Anytime! For me, at least, the goal isn't to empty my mind (I think that's impossible). However, the practice of sitting still and trying to focus on one thing, like the breath, has helped me over time to become much more aware of my thoughts as they're happening and to redirect them in gentle ways. In other words, spending some time each day trying to focus on just my breath (and having to refocus on it every few seconds) has helped me to get better at recognizing thoughts that lead me to porn and then moving my focus to something else. Meditation has helped me to become more self-aware and has given me some tools to develop better self-control. It's probably a lifelong process, but it has really helped. Plus, there are lots of studies (I don't have links, but you can find them) that show that meditation has positive effects on people recovering from addictions.
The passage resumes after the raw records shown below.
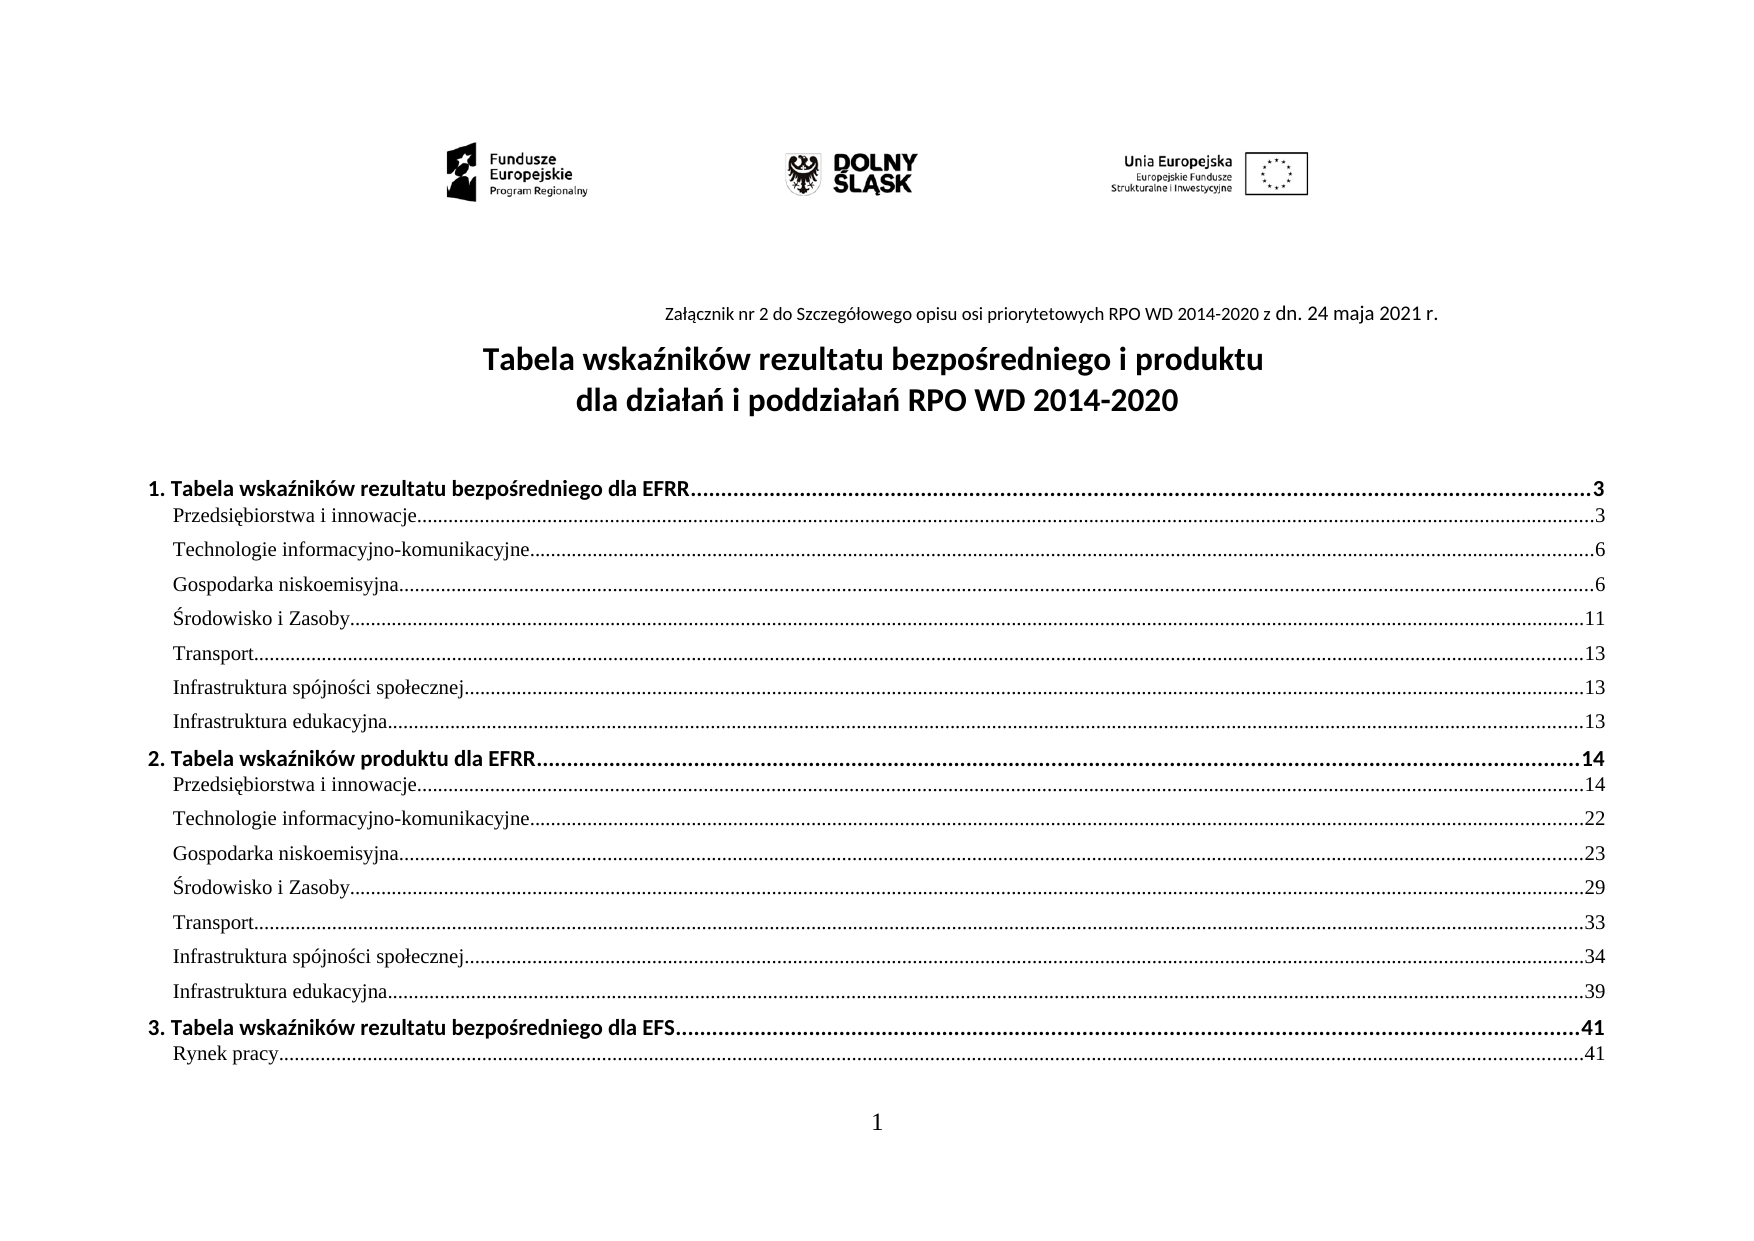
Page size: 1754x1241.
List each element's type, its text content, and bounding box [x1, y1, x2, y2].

picture [387, 88, 1367, 252]
text Infrastruktura spójności społecznej 13 [173, 675, 1606, 699]
text Infrastruktura spójności społecznej 34 [173, 944, 1606, 968]
text Infrastruktura edukacyjna 39 [173, 979, 1606, 1003]
text Technologie informacyjno-komunikacyjne 22 [173, 806, 1606, 830]
text 1. Tabela wskaźników rezultatu bezpośredniego dla EFRR 3 [148, 474, 1606, 502]
text Transport 33 [173, 910, 1606, 934]
text Środowisko i Zasoby 29 [173, 875, 1606, 899]
text Technologie informacyjno-komunikacyjne 6 [173, 537, 1606, 561]
text Infrastruktura edukacyjna 13 [173, 709, 1606, 733]
text Transport 13 [173, 640, 1606, 664]
text Załącznik nr 2 do Szczegółowego opisu osi priorytetowych RPO WD 2014-2020 z dn. 24 maja 2021 r. [665, 300, 1606, 326]
text Gospodarka niskoemisyjna 23 [173, 841, 1606, 865]
text Tabela wskaźników rezultatu bezpośredniego i produktu dla działań i poddziałań RPO WD 2014-2020 [148, 338, 1606, 420]
text Środowisko i Zasoby 11 [173, 606, 1606, 630]
text Gospodarka niskoemisyjna 6 [173, 571, 1606, 596]
text Rynek pracy 41 [173, 1041, 1606, 1065]
text 3. Tabela wskaźników rezultatu bezpośredniego dla EFS 41 [148, 1013, 1606, 1041]
text 2. Tabela wskaźników produktu dla EFRR 14 [148, 744, 1606, 772]
text Przedsiębiorstwa i innowacje 3 [173, 502, 1606, 527]
text Przedsiębiorstwa i innowacje 14 [173, 772, 1606, 796]
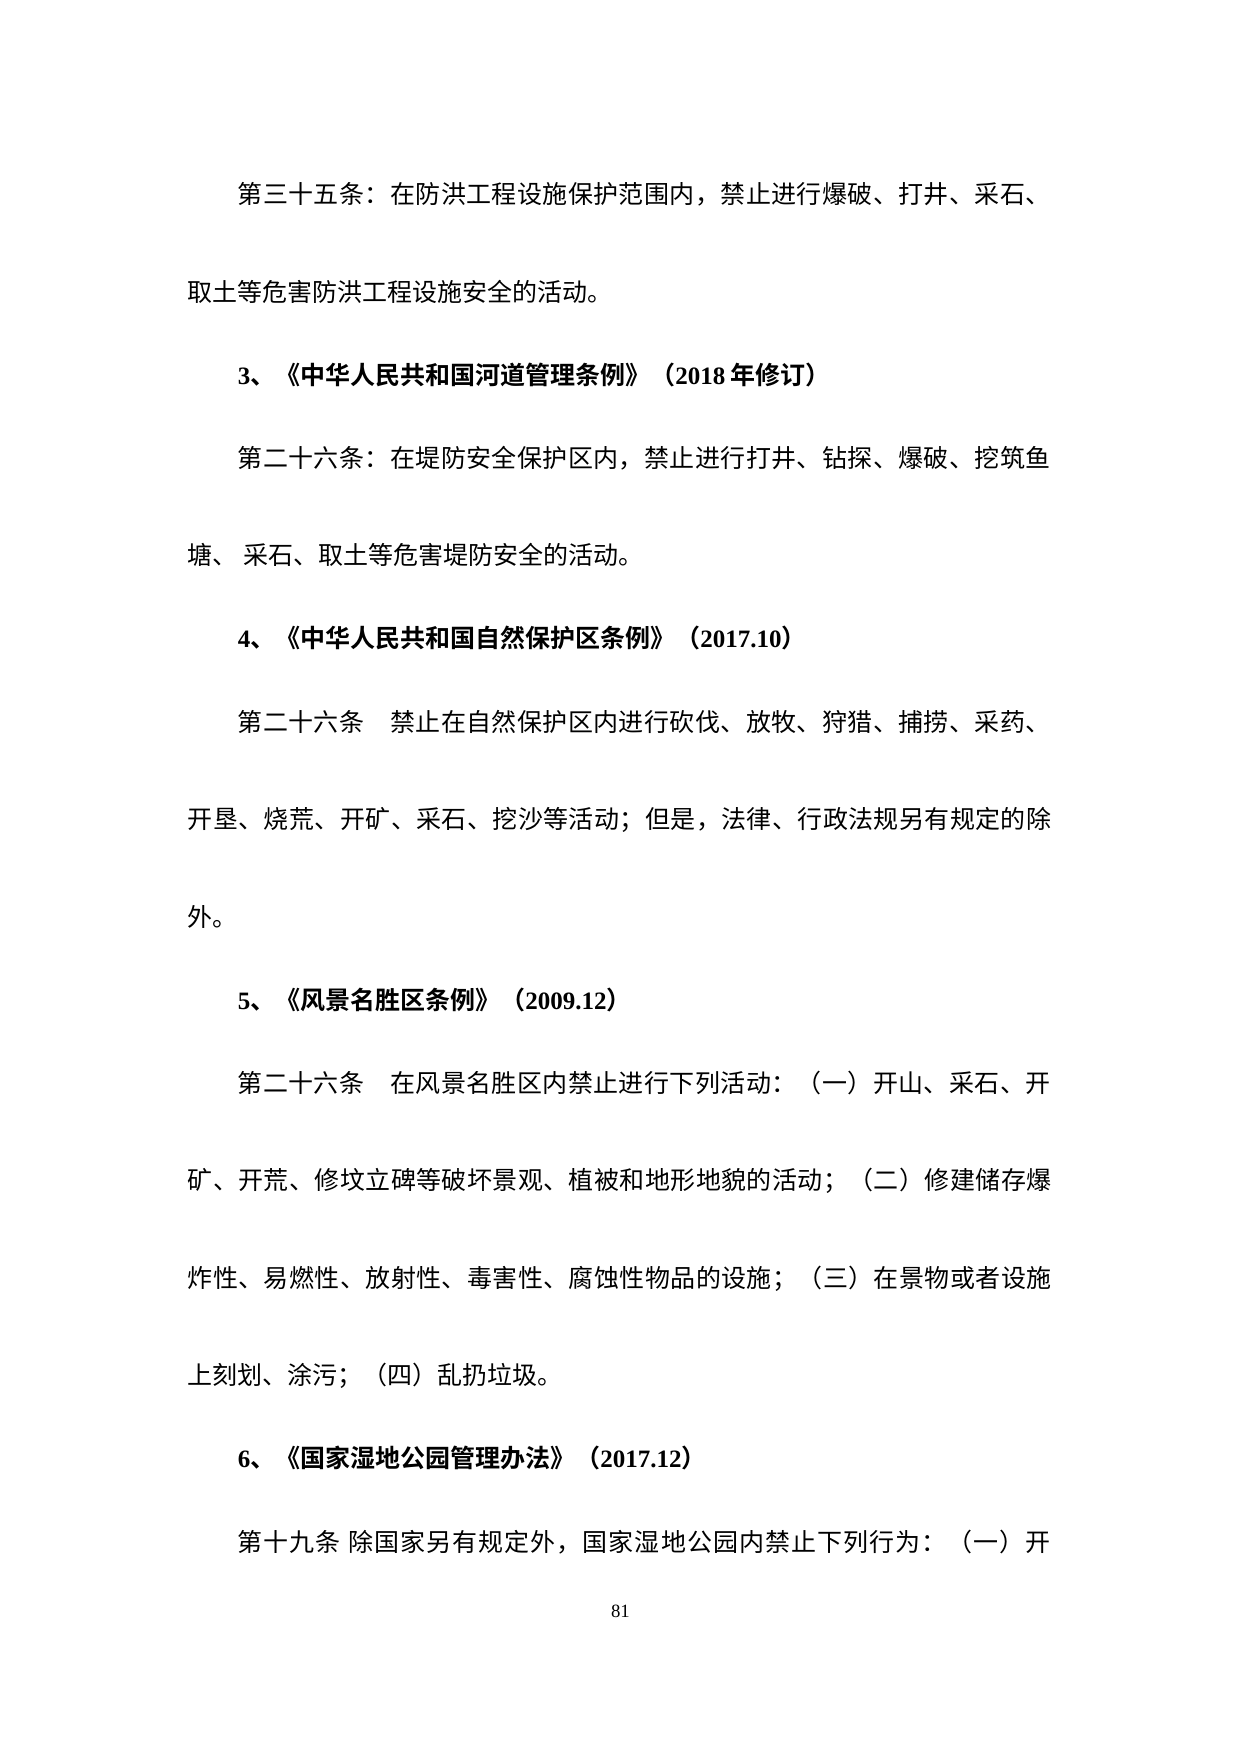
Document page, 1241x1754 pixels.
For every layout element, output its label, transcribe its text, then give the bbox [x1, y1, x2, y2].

text 第二十六条 在风景名胜区内禁止进行下列活动：（一）开山、采石、开矿、开荒、修坟立碑等破坏景观、植被和地形地貌的活动；（二）修建储存爆炸性、易燃性、放射性、毒害性、腐蚀性物品的设施；（三）在景物或者设施上刻划、涂污；（四）乱扔垃圾。 [187, 1049, 1053, 1406]
text 第二十六条 禁止在自然保护区内进行砍伐、放牧、狩猎、捕捞、采药、开垦、烧荒、开矿、采石、挖沙等活动；但是，法律、行政法规另有规定的除外。 [187, 688, 1053, 948]
text 4、《中华人民共和国自然保护区条例》（2017.10） [187, 604, 1053, 669]
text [187, 1508, 1053, 1573]
text 第三十五条：在防洪工程设施保护范围内，禁止进行爆破、打井、采石、取土等危害防洪工程设施安全的活动。 [187, 160, 1053, 323]
text 第二十六条：在堤防安全保护区内，禁止进行打井、钻探、爆破、挖筑鱼塘、 采石、取土等危害堤防安全的活动。 [187, 424, 1053, 586]
text 5、《风景名胜区条例》（2009.12） [187, 966, 1053, 1031]
text 3、《中华人民共和国河道管理条例》（2018年修订） [187, 341, 1053, 406]
text 6、《国家湿地公园管理办法》（2017.12） [187, 1424, 1053, 1489]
I'm also working on getting out of bed in the morning! I'm getting better at it, but I like the idea of having a reward for myself, some reason to get out of bed beyond just knowing that I should. Thanks for the idea!
 
L

Lero

Guest
BlueHeronFan said:
Anytime! For me, at least, the goal isn't to empty my mind (I think that's impossible). However, the practice of sitting still and trying to focus on one thing, like the breath, has helped me over time to become much more aware of my thoughts as they're happening and to redirect them in gentle ways. In other words, spending some time each day trying to focus on just my breath (and having to refocus on it every few seconds) has helped me to get better at recognizing thoughts that lead me to porn and then moving my focus to something else. Meditation has helped me to become more self-aware and has given me some tools to develop better self-control. It's probably a lifelong process, but it has really helped. Plus, there are lots of studies (I don't have links, but you can find them) that show that meditation has positive effects on people recovering from addictions.

I'm also working on getting out of bed in the morning! I'm getting better at it, but I like the idea of having a reward for myself, some reason to get out of bed beyond just knowing that I should. Thanks for the idea!

A lot of thoughts go through our heads all day long but usually we don't really pay attention to them. However, the truth is that the thoughts make us feel things. When you stand still and close your eyes, you don't focus on anything else and can actually pay attention to everything that's going through your head. I've done this and I was dumbfounded about all the things that popped up in my mind: All kind of thoughts, fragments of songs, images etc. All those have a lot to do with how we feel during the day. Like this, you identify what thoughts lead you to doing certain things. Also, meditating by focusing on your breath and trying to brush away the thoughts, helps the brain relax. Have you ever felt relaxed when 1000 thoughts went through your head just like that? I doubt it. And I guess focusing on your breath helps you develop a better concentration ability. If you can concentrate only on your breath and not on all the thoughts, this is good. In the beginning, when you try this, you see how easily your focus jumps to thoughts.
 

Lukeless

Member
Sup, Pink FLoyd?

I have equal experiences like you, but in my case it was Basketball, that was replaced with porn. In one year I broke one Hand and had a bands tore on my right foot. After that  I never really came back to my old skills. I tried it for one season , I was still good, but Fapping already damaged my Dopamin centerl. It didnt made that fun anymore.

you are not alone in this. Keep fighting the good fight!